Dogs are pack animals. You bring a dog into your house, and that means Rover is part of your pack. And a pack needs a leader.

And if you’re not the alpha dog, guess what – Rover will quickly think he is. As the alpha dog, he gets to take all kinds of liberties with your house, your stuff and your sanity.

Once I figured that out, training Wally started getting a lot easier. Instead of constantly chasing after him to stop him from doing something I didn’t like, I’d lay in wait for him to screw up and then all hell would break loose. There would be yelling, there would be the spray bottle full of water blasted in his face (he hated that, but it worked like a charm) and there would be trips to the kennel. We lost a few shoes to the project and a few household items were sacrificed to his investigative jaws, but ultimately what felt like a battle of wills became a lot easier. Wally started recognizing that I’m the alpha dog around here, figuring out where his limits are and getting comfortable with what was acceptable behavior within those limits.

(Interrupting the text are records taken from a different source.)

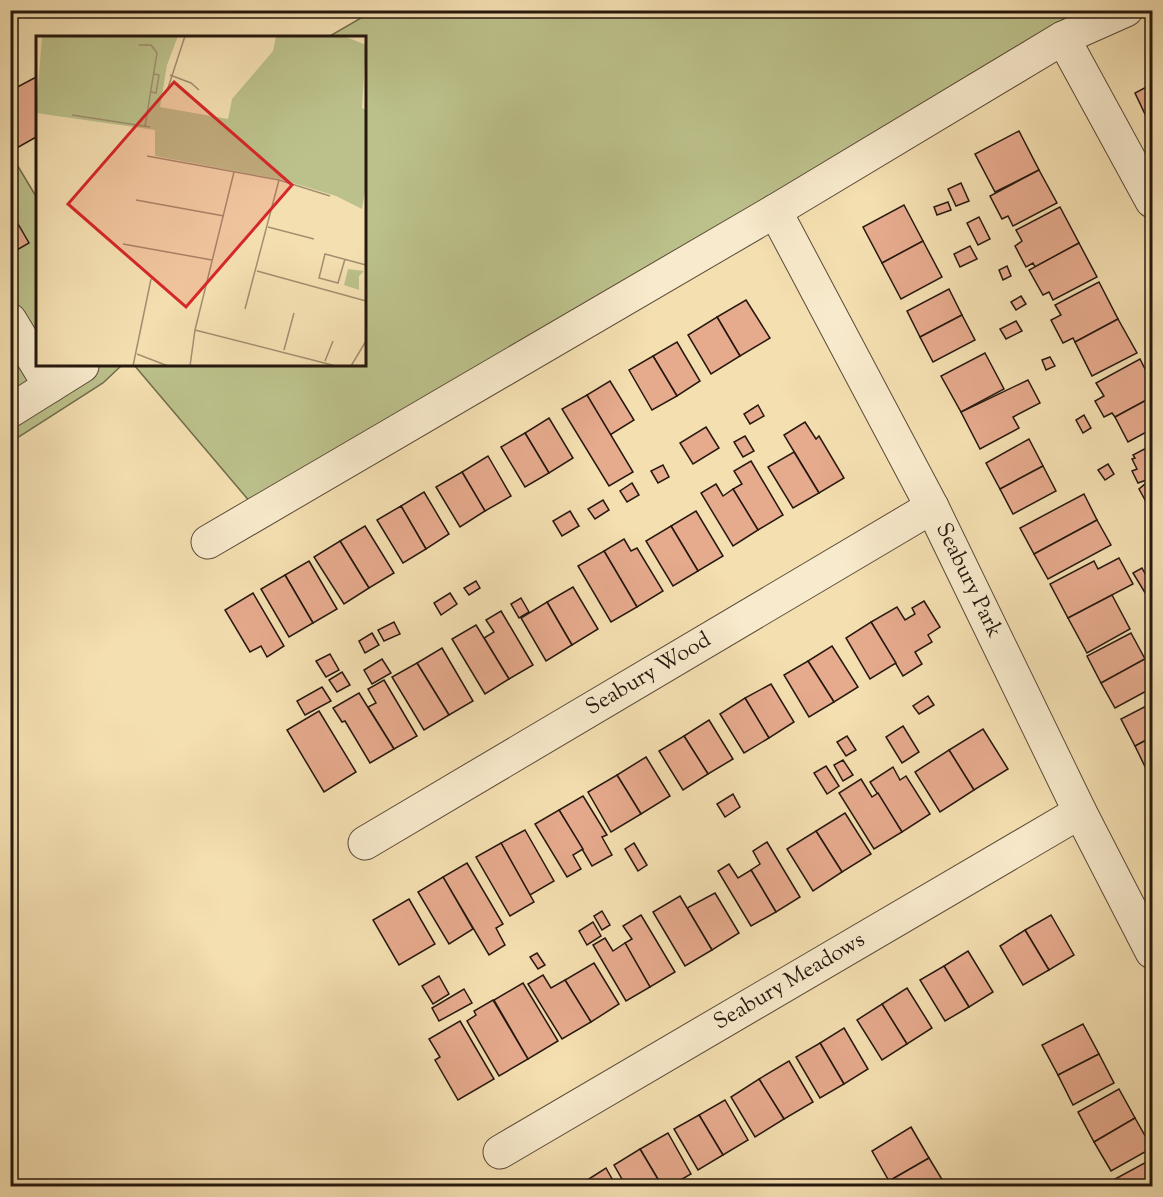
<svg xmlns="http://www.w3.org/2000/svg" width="1163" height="1197" viewBox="0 0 1163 1197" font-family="'Sorts Mill Goudy',serif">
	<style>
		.green { fill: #bcc18b; stroke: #716c4c; stroke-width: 1.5 }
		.building { fill: #e6aa8d; stroke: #26180e; stroke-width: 1.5 }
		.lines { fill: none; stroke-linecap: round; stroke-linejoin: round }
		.minor-casing { stroke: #5a4a37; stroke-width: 35 }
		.minor { stroke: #f8eacc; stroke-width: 33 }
		.labels { text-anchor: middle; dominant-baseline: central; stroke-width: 4.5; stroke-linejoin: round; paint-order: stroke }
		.street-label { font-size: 22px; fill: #26180e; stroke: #f8eacc }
		.inset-road { fill: none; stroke: #a28f70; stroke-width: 1.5 }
		.view { fill: #d62828; fill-opacity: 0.15; stroke: #d62828; stroke-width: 3 }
		.inset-edge { fill: none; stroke: #26180e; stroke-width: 3 }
	</style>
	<rect width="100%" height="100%" fill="#f4dfb1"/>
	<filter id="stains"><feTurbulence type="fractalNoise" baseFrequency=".00333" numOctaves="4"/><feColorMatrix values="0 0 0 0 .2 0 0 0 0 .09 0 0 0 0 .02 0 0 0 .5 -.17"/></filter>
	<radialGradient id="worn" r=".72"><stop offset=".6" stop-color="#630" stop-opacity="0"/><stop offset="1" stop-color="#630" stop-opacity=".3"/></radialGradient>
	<g class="green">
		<polygon points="373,11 1100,11 251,503 134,365 364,364 364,38 328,37"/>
		<polygon points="10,153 37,198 38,364 122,365 103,383 11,442"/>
	</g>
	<g class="building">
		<polygon points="10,10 30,10 10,21"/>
		<polygon points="38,76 38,136 15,149 10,141 10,91"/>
		<polygon points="1152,84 1152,129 1135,93"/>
		<polygon points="1019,131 1039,170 995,192 975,154"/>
		<polygon points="1039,170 1057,203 1013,226 1008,216 1002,219 990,196"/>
		<polygon points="961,183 969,201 956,206 948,189"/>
		<polygon points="948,202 951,210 937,215 934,207"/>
		<polygon points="904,205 923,241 882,263 863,227"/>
		<polygon points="1060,207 1079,243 1035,267 1033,263 1026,267 1015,246 1022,241 1016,230"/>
		<polygon points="10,210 29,243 10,254"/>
		<polygon points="979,217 990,239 978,245 967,223"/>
		<polygon points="923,241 942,277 901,299 882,263"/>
		<polygon points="1079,243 1097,277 1053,300 1049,292 1043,295 1029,270"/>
		<polygon points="970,246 977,259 960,267 954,254"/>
		<polygon points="1007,266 1011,276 1003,280 999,270"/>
		<polygon points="1099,282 1118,319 1075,342 1073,338 1063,343 1051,320 1061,315 1055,305"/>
		<polygon points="949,289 962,315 920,337 907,311"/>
		<polygon points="1021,296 1026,304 1016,310 1011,302"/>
		<polygon points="746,300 770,338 740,356 717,317"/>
		<polygon points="962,315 975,340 933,362 920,337"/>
		<polygon points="717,317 740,356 711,374 688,335"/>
		<polygon points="1118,319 1137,353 1092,376 1075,342"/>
		<polygon points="1016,321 1022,331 1006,339 1000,329"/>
		<polygon points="677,342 700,381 677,396 653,356"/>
		<polygon points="985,353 1004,389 961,412 941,376"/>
		<polygon points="653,356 677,396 652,410 629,370"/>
		<polygon points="1050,357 1055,366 1046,370 1042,360"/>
		<polygon points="1140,359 1152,383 1152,397 1115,417 1112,413 1104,417 1095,401 1104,396 1096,383"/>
		<polygon points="1028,380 1040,403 1013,417 1019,428 980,449 961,412"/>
		<polygon points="610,381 634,420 610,435 587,395"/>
		<polygon points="587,395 633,472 609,486 562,409"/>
		<polygon points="1152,397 1152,429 1128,442 1115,417"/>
		<polygon points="758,405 764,416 750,424 744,414"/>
		<polygon points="1084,415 1091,428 1083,433 1076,420"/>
		<polygon points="549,418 573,458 549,473 525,433"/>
		<polygon points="805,422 816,439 819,436 844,478 819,493 784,435"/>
		<polygon points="706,427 719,448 693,464 680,443"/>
		<polygon points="525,433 549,473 525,487 501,447"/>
		<polygon points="745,436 754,451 743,457 734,442"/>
		<polygon points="1029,439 1043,466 1000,489 986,463"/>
		<polygon points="1152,445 1152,478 1138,483 1132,471 1137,469 1132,459 1135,458 1133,455"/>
		<polygon points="794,452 819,493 793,508 768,467"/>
		<polygon points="488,456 511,496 485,511 462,472"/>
		<polygon points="751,461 783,515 758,530 733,489 742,484 734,471"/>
		<polygon points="1108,464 1114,474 1105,480 1098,470"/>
		<polygon points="663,465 669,477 658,483 651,471"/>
		<polygon points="1043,466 1056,491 1013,514 1000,489"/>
		<polygon points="462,472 485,511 460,527 436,487"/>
		<polygon points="1152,478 1152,507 1150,509 1139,489"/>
		<polygon points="632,483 639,495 627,502 620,491"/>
		<polygon points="716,484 723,496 733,489 758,530 733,546 701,493"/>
		<polygon points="424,492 449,534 426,549 401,506"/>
		<polygon points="1084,494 1097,520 1034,554 1020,528"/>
		<polygon points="603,500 609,510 595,519 588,509"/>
		<polygon points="401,506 426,549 403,563 377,520"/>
		<polygon points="570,511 579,526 562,536 553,521"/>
		<polygon points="696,511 723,556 698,571 671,526"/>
		<polygon points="1097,520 1111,545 1048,579 1034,554"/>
		<polygon points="365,526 394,573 369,588 340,541"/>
		<polygon points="671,526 698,571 673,586 646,541"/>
		<polygon points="624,539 631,551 637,548 663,591 637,607 604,551"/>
		<polygon points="340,541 369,588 344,604 314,557"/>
		<polygon points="604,551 637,607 611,622 578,566"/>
		<polygon points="1119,558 1133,584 1068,618 1050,584 1094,561 1098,569"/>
		<polygon points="309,561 337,609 313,623 285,575"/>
		<polygon points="1142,568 1152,586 1152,593 1147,596 1133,573"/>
		<polygon points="285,575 313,623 289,637 261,589"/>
		<polygon points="476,581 480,588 469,595 464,588"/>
		<polygon points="573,587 598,629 572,645 547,602"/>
		<polygon points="253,593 284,646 267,657 261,646 250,652 225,610"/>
		<polygon points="450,593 457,604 441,615 434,603"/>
		<polygon points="1112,595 1130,629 1087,653 1068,618"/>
		<polygon points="521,598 529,612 519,618 511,604"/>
		<polygon points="924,601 940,627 928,635 932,642 915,652 922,664 903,676 871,622 897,607 905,620 915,614 912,608"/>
		<polygon points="547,602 572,645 546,661 521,618"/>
		<polygon points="501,611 533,665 509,679 484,638 494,632 486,620"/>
		<polygon points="394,622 400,634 384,641 378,630"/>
		<polygon points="871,622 896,663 870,679 846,638"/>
		<polygon points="476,625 509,679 485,694 452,639"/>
		<polygon points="372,633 379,645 365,653 359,641"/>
		<polygon points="1131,633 1145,659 1101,683 1087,656"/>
		<polygon points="832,646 858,687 834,702 808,661"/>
		<polygon points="442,648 473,701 449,715 417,663"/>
		<polygon points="330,654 339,670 326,677 316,661"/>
		<polygon points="1152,655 1152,688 1115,708 1101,683"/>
		<polygon points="382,659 391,673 372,684 364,670"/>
		<polygon points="808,661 834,702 809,717 784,675"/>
		<polygon points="417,663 449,715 424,730 392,677"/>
		<polygon points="342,672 350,685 337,692 329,680"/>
		<polygon points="384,680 417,736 394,749 368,707 376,703 368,689"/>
		<polygon points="771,684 794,722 769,738 745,698"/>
		<polygon points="322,687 331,701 305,715 297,701"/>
		<polygon points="359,693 394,749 370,763 345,721 342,722 333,708"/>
		<polygon points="928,696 934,705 919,714 913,706"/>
		<polygon points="745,698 769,738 744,753 720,714"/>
		<polygon points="1152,703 1152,737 1135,746 1121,719"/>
		<polygon points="319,711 356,772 324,792 287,730"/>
		<polygon points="709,720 733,759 708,774 684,736"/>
		<polygon points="903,726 919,752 902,763 886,737"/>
		<polygon points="983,729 1008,769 974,790 949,750"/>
		<polygon points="684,736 708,774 683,790 659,751"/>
		<polygon points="847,736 856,750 846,756 837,742"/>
		<polygon points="1152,737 1152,781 1135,746"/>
		<polygon points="949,750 974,790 940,812 915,772"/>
		<polygon points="646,757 670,796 641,814 617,775"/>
		<polygon points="843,760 853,775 843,781 834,765"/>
		<polygon points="826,766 839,786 827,794 814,773"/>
		<polygon points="893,767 900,780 906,776 930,814 902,832 870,782"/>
		<polygon points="617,775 641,814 611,832 588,792"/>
		<polygon points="861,779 872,797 878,793 902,832 874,849 839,793"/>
		<polygon points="733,794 740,807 725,817 717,804"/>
		<polygon points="583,796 607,835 602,837 612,855 592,866 559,810"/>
		<polygon points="559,810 583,849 573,855 581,869 567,877 535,824"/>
		<polygon points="845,813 871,854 842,872 816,831"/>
		<polygon points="525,830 554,881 530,895 501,843"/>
		<polygon points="816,831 842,872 813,891 787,849"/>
		<polygon points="767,842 800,897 776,912 751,870 760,864 753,851"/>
		<polygon points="501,843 534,902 510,916 476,857"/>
		<polygon points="634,843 647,865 638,871 625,849"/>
		<polygon points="467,863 503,924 496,928 505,945 489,955 443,877"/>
		<polygon points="729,864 738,878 751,870 776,912 751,926 718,871"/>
		<polygon points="443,877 473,929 449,944 418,892"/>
		<polygon points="715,893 739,933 712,950 687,908"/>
		<polygon points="680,896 712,950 685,966 653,912"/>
		<polygon points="409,899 435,944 399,965 373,920"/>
		<polygon points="602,911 610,925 602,930 594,916"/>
		<polygon points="641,915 675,972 650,987 625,943 632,939 623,926"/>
		<polygon points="1051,915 1074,955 1049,970 1025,930"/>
		<polygon points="593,922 601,936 587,945 579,931"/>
		<polygon points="1025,930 1049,970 1023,985 1000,946"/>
		<polygon points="605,938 613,951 625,943 650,987 626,1001 593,945"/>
		<polygon points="968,951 993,992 969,1007 944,966"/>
		<polygon points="537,953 545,965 538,969 530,957"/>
		<polygon points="594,963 619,1004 591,1022 565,980"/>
		<polygon points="944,966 969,1007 945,1021 920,980"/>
		<polygon points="543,975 551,988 565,980 591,1022 562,1039 528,984"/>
		<polygon points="439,976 449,994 433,1004 422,986"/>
		<polygon points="523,983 558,1041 528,1059 494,1000"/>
		<polygon points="907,988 932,1028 907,1044 882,1004"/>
		<polygon points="464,989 472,1003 439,1021 432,1008"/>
		<polygon points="493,1000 528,1059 499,1076 467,1021 476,1015 474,1011"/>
		<polygon points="882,1004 907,1044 882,1060 857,1020"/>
		<polygon points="460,1021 494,1079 458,1100 435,1060 440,1057 429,1039"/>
		<polygon points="1083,1024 1099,1054 1058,1075 1042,1045"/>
		<polygon points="844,1028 868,1069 844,1084 820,1043"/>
		<polygon points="820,1043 844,1084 820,1098 796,1057"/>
		<polygon points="1099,1054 1114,1083 1073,1105 1058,1075"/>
		<polygon points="789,1061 813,1102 784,1119 759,1079"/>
		<polygon points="759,1079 784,1119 755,1137 731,1097"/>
		<polygon points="1119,1089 1135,1118 1094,1142 1078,1112"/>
		<polygon points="725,1100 748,1140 723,1155 699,1115"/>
		<polygon points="699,1115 723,1155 698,1170 674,1129"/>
		<polygon points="1135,1118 1152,1148 1111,1171 1094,1142"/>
		<polygon points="911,1127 929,1158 889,1181 872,1151"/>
		<polygon points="668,1133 691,1174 670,1186 662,1186 640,1149"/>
		<polygon points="640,1149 662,1186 626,1186 614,1165"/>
		<polygon points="929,1158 946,1186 893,1186 889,1181"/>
		<polygon points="1152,1159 1152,1186 1119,1186 1115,1179"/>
		<polygon points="606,1168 616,1186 583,1186 581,1184"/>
	</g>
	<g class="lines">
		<defs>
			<g id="minor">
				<polyline points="1063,38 1152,201"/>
				<path id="s1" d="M 775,211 L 932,507 L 1080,812 L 1152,952"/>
				<polyline points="10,320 50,386"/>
				<polyline points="10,411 82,366"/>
				<polyline points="208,542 775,211 1063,38 1126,10"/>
				<path id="s2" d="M 365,843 L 932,507"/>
				<path id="s3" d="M 500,1152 L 1080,812"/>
			</g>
		</defs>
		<use href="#minor" class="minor-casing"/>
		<use href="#minor" class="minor"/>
	</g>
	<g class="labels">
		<g class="street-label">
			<text stroke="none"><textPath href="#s1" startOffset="417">Seabury Park</textPath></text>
			<text stroke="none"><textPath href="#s2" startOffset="330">Seabury Wood</textPath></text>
			<text stroke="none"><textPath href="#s3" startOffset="336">Seabury Meadows</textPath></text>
		</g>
	</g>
	<g transform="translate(36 36)">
		<rect width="330" height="330" fill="#f4dfb1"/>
		<path d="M 6,0 L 142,0 L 131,29 L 124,71 L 192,83 L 196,63 L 237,15 L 240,0 L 308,0 L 330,9 L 326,72 L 330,74 L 330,149 L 326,173 L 300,160 L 247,144 L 119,120 L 119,94 L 0,77 ZM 312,233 L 328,235 L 323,240 L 323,254 L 308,249 Z" fill="#bcc18b"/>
		<path class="inset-road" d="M 103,9 L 115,9 L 121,17 L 109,90M 134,39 L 155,47 L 163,54M 131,55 L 149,0M 115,56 L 120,57 L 123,39 L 118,38M 36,79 L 114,91M 111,120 L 243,144 L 294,160M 100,164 L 188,180M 232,191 L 278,203M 87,208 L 176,224M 309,223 L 302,247 L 283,242 L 289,218 L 330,229M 221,235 L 330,265M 209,273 L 243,144M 159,294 L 300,330M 248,314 L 258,277M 101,318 L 132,330M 289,325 L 297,305M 97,330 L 115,243M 154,330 L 159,294 L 198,136M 315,330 L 330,305"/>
		<path class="view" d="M 138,46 L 256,149 L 150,271 L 32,168 Z"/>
		<rect width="330" height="330" class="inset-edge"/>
	</g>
	<rect width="1163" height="1197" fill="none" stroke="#f4dfb1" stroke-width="36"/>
	<rect x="12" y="12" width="1139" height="1173" fill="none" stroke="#26180e" stroke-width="3"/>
	<rect x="18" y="18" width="1127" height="1161" fill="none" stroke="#26180e" stroke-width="1.5"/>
	<rect width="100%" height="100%" filter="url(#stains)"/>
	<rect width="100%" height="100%" fill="url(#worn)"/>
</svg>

Wally’s seven years old now, and he’s the happiest dog I’ve ever seen. It’s been years since we had an “accident” in the house outside of when he had some sort of digestive thing once, there’s no chewing my stuff and he almost never barks unless he’s really happy or somebody knocks on the door.

In short, perfect.

And it wasn’t all yelling and punishment, either. Wally’s got more toys than I had as a kid, and he gets treats all the time. Strangely enough, we solved the bedwetting problem by giving him the run of the place and all of a sudden he didn’t want to pee anywhere. Whatever works, I guess.

I have neighbors with dogs who can’t bring themselves to even so much as jerk a leash when they commence nuisance barking. The effect is as you might expect – not great.

Whether this translates into having kids, I don’t know. But it does seem that the adults ought to be in control. Assuming the adults can control themselves, that is.